> Problem: Extract the lines of the items verbatim, starting at the line that contains "Kuva: Tuomas Timonen" and continuing through the final line of the items. Omit the pictures from your answer.

Saved data entries:

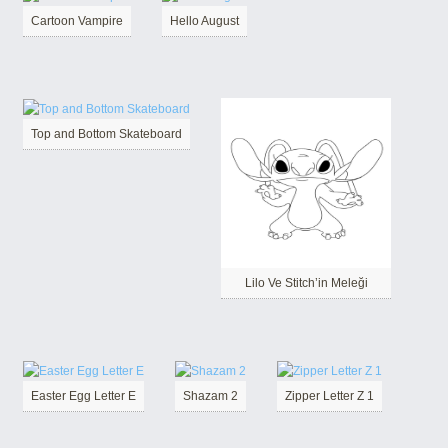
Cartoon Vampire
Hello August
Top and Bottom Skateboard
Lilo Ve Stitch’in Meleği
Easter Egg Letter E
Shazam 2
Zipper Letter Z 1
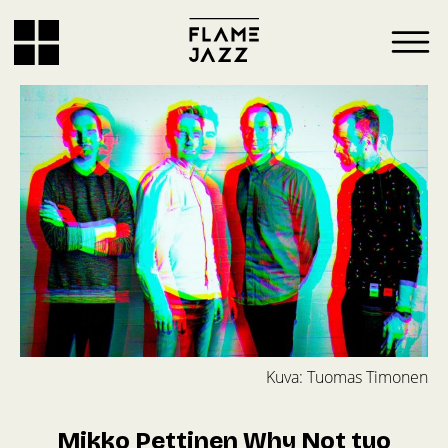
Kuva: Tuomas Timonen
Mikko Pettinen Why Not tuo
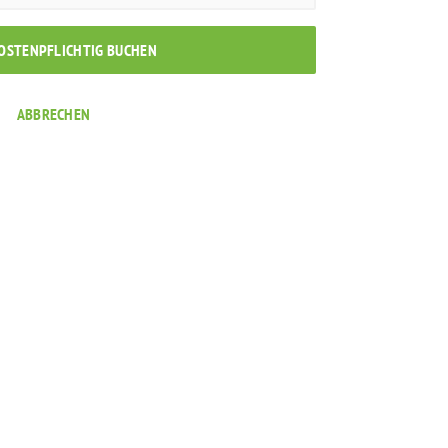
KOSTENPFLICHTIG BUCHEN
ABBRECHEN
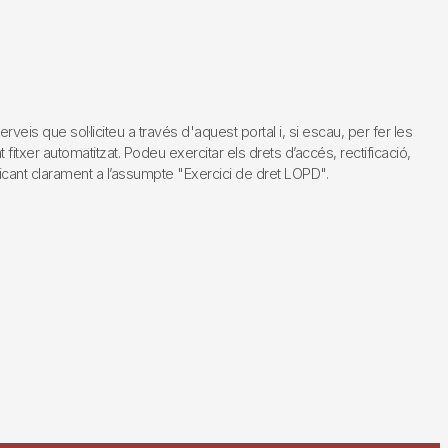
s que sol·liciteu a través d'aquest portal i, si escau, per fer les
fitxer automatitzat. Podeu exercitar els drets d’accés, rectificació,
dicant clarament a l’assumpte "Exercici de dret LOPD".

> Answer space:
Kuva: Tuomas Timonen
Mikko Pettinen Why Not tuo
KOSTENPFLICHTIG BUCHEN
ABBRECHEN
s que sol·liciteu a través d'aquest portal i, si escau, per fer les
fitxer automatitzat. Podeu exercitar els drets d’accés, rectificació,
dicant clarament a l’assumpte "Exercici de dret LOPD".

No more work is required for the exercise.